Assim, em face das circunstâncias judiciais analisadas,
para prevenção e reprovação do crime, fixo a pena-base no mínimo legal, ou
seja, em 02 (dois) anos de reclusão. A atenuante da confissão espontânea
não importará modificação da pena, porque não é possível fixar a pena abaixo
do mínimo legal (Súmula 231 do STJ).

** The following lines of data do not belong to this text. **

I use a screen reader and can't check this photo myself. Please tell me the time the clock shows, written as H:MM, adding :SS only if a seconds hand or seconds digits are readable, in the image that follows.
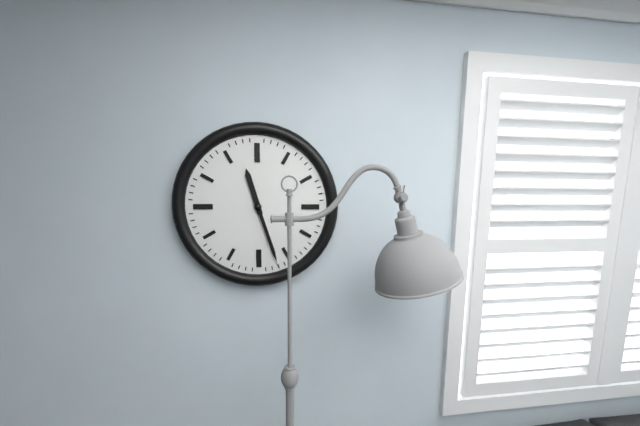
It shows 11:27
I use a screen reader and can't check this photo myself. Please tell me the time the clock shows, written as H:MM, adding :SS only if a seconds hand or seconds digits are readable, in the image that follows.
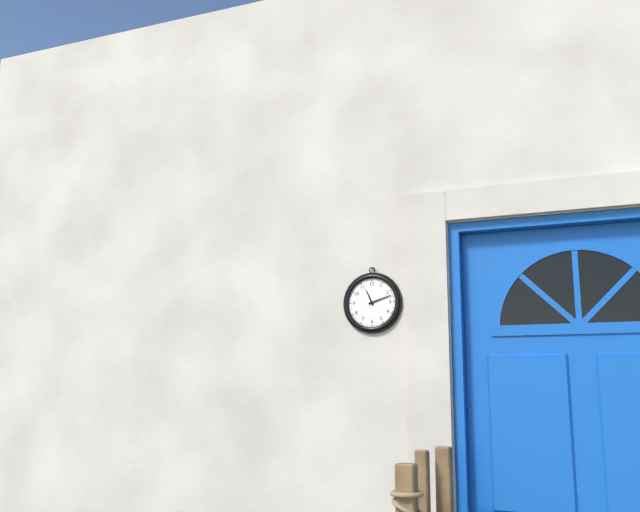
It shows 11:12
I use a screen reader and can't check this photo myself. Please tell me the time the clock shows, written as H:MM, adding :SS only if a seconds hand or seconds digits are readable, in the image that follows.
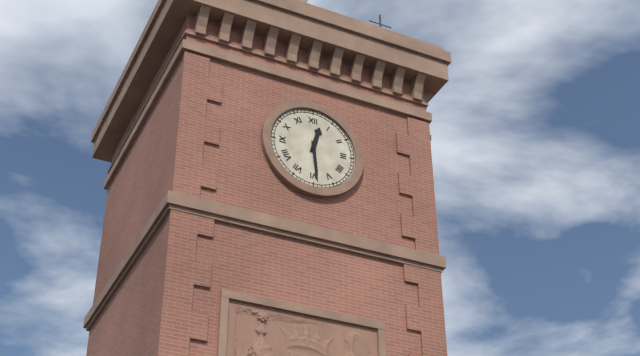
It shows 12:29
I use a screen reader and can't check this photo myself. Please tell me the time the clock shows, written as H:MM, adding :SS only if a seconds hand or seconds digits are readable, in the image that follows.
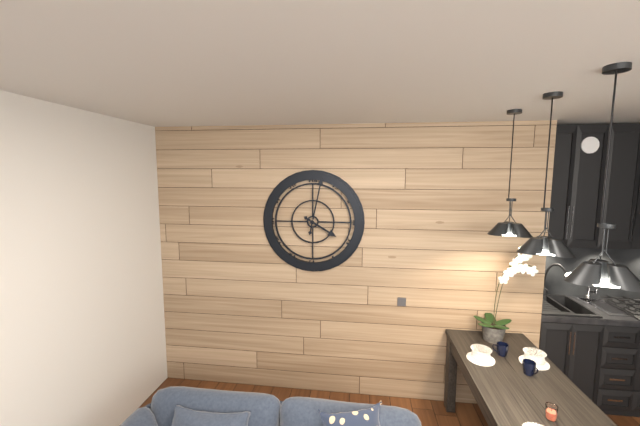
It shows 4:02
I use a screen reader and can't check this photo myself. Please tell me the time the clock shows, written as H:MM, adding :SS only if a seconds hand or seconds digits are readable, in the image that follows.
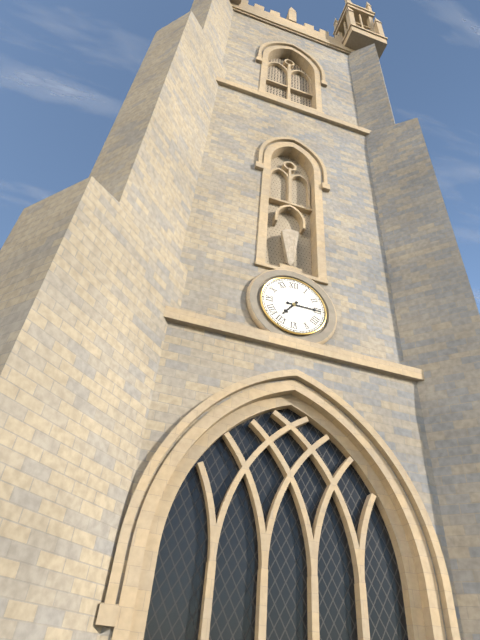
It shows 7:15
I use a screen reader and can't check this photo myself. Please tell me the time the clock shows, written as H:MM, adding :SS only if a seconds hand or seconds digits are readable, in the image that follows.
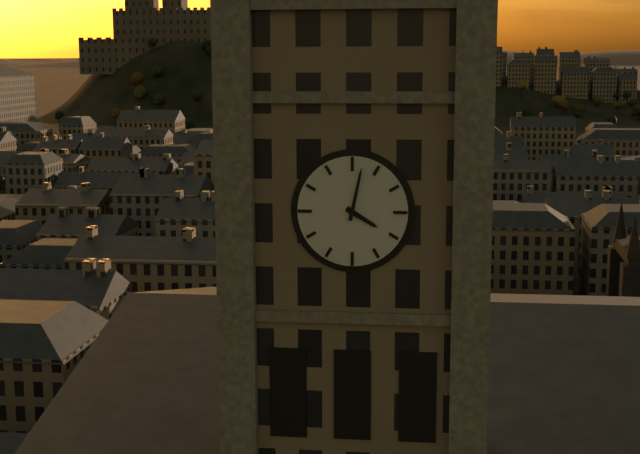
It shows 4:02
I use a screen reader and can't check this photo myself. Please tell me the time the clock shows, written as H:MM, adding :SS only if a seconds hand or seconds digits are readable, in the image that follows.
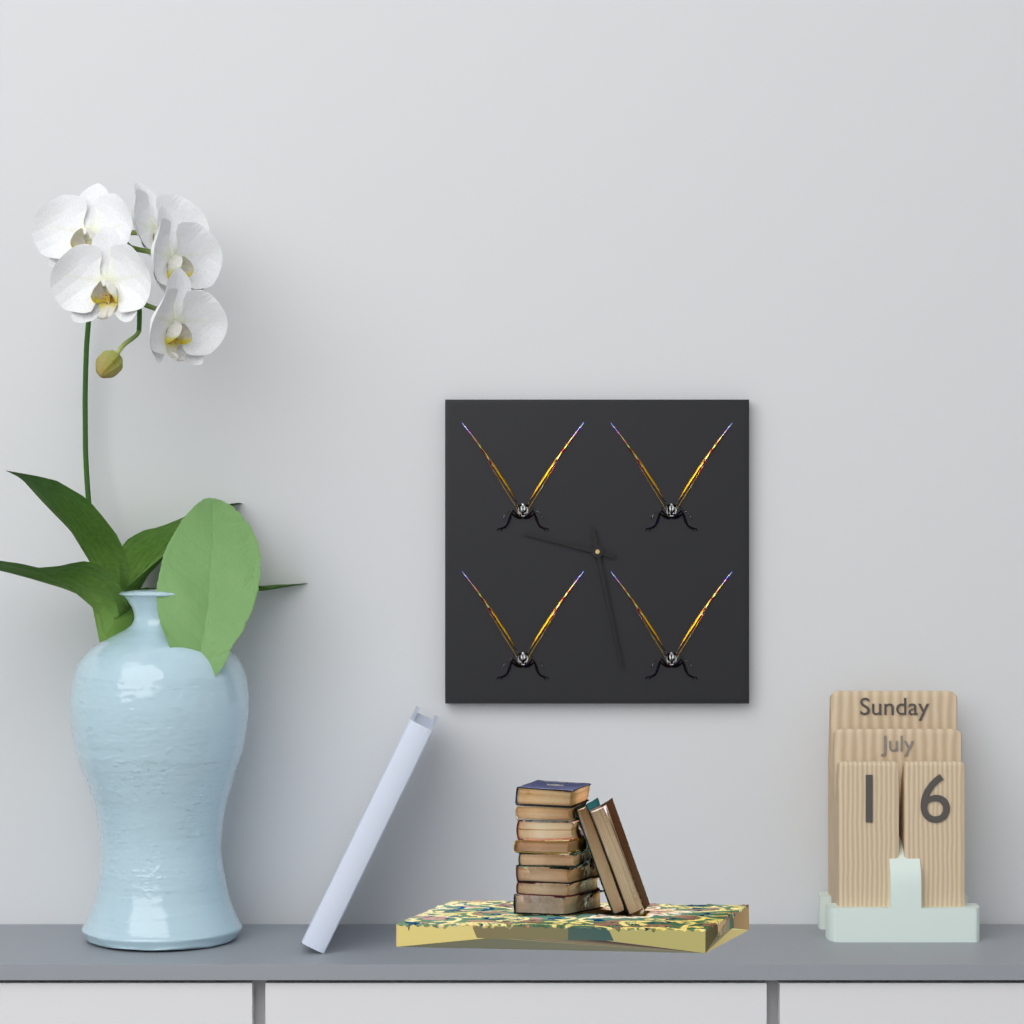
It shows 9:28
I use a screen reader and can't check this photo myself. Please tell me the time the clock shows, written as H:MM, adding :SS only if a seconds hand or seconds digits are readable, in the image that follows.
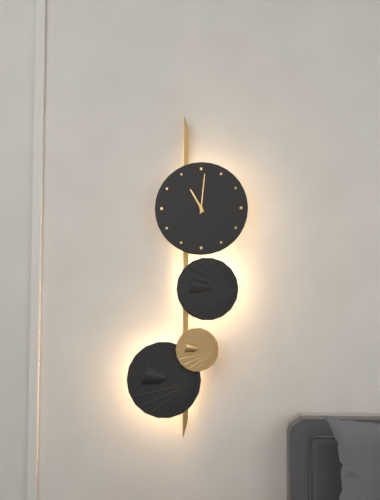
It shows 11:01
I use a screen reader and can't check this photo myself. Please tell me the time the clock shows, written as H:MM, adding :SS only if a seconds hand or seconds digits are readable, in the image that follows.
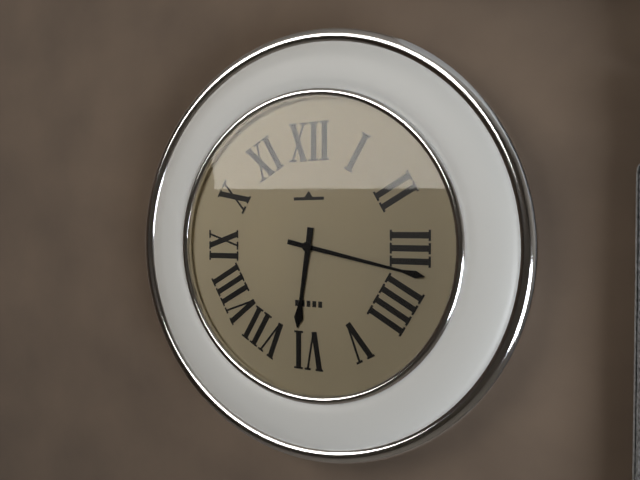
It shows 6:17
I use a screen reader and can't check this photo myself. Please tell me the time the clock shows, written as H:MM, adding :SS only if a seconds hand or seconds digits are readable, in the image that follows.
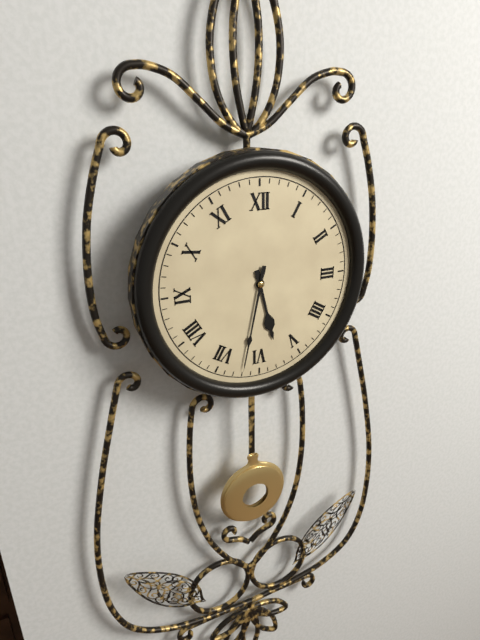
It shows 5:32
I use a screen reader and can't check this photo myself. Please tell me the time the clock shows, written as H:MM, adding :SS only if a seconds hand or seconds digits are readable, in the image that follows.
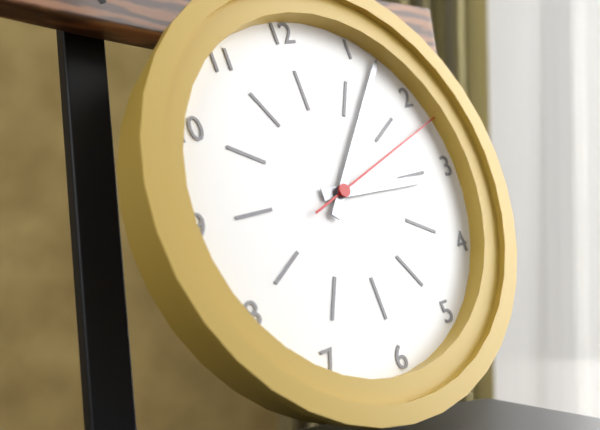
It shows 3:07:12
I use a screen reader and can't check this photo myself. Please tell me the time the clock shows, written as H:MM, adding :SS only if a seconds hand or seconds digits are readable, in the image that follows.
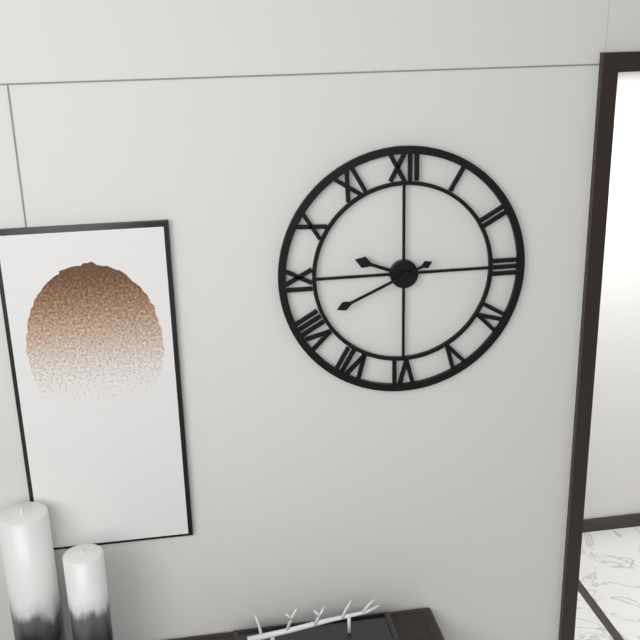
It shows 9:41
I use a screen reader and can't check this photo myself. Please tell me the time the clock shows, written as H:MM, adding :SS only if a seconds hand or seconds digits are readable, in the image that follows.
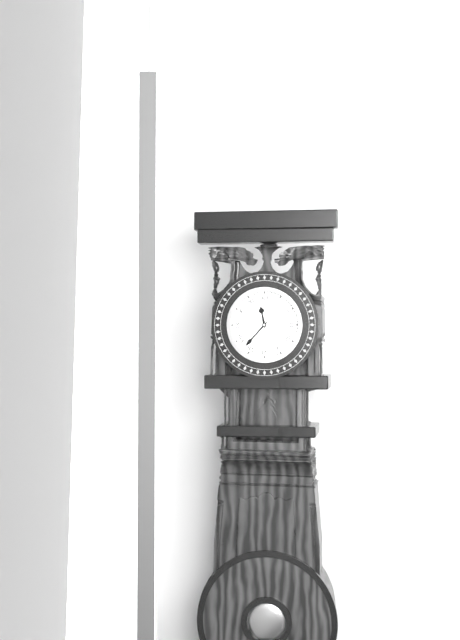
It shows 11:37
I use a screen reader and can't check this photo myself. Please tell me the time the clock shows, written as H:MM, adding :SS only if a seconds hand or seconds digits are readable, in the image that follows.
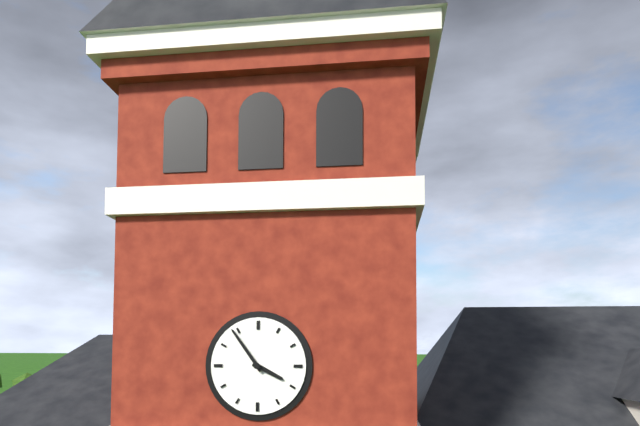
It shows 3:54
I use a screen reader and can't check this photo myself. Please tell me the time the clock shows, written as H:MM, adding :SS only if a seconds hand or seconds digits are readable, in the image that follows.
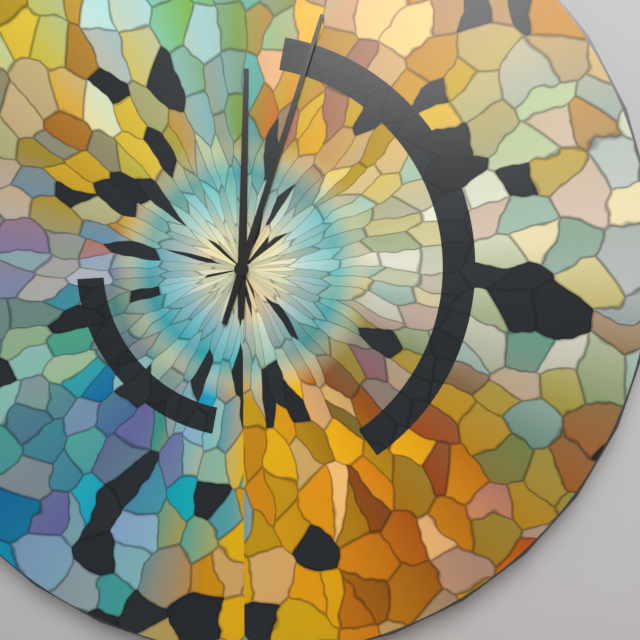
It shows 12:03
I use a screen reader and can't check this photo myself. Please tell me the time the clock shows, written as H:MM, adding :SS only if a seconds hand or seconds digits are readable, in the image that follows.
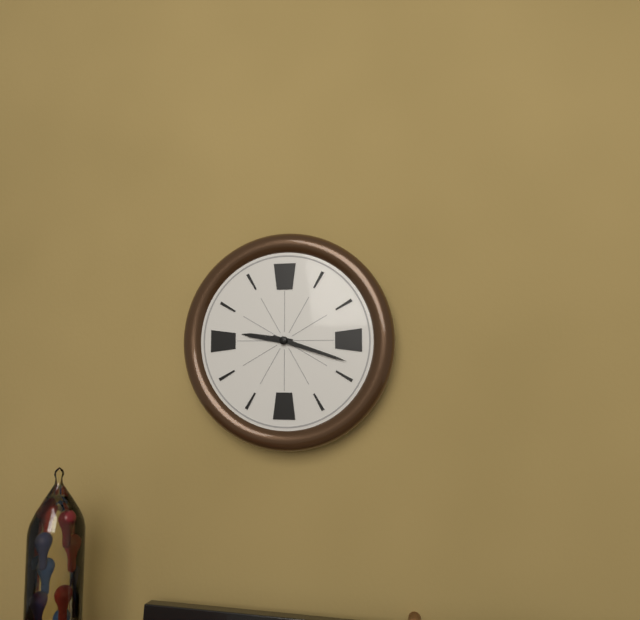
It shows 9:18
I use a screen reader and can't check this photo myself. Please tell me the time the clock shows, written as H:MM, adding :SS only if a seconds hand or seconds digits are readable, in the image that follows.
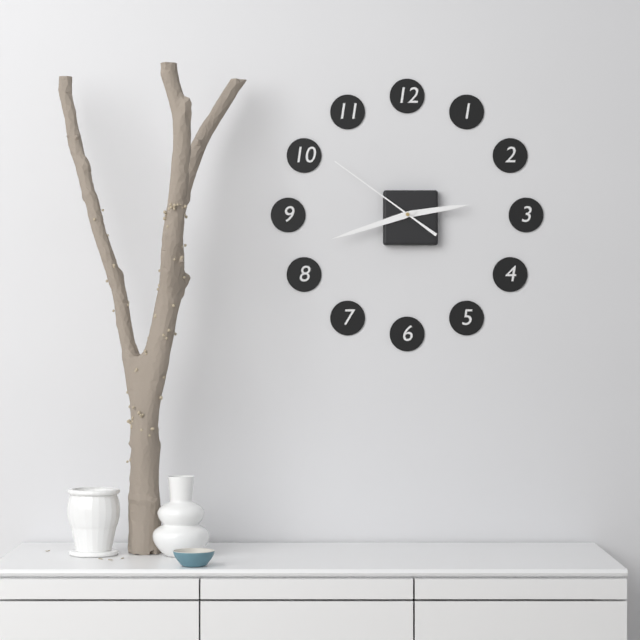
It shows 2:42:51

Desse modo, torno a sanção penal
definitiva em 02 (DOIS) ANOS DE RECLUSÃO, em face da ausência de
outras causas que possam alterá-la.
DA PENA DE MULTA: Considerando as mesmas cir-
cunstâncias judiciais analisadas e a situação financeira do acusado (aufere
mensalmente aproximadamente R$40.000,00), condeno-o ao pagamento de
10 (dez) dias-multa, no valor de 3/30 (três trinta avos) do salário mínimo vi-
gente ao tempo do fato. A atenuante da confissão espontânea não importará
modificação da pena fixada no mínimo legal. Assim, torno definitiva a sanção
pecuniária em 10 (DEZ) DIAS-MULTA, no valor de 3/30 (três trinta avos)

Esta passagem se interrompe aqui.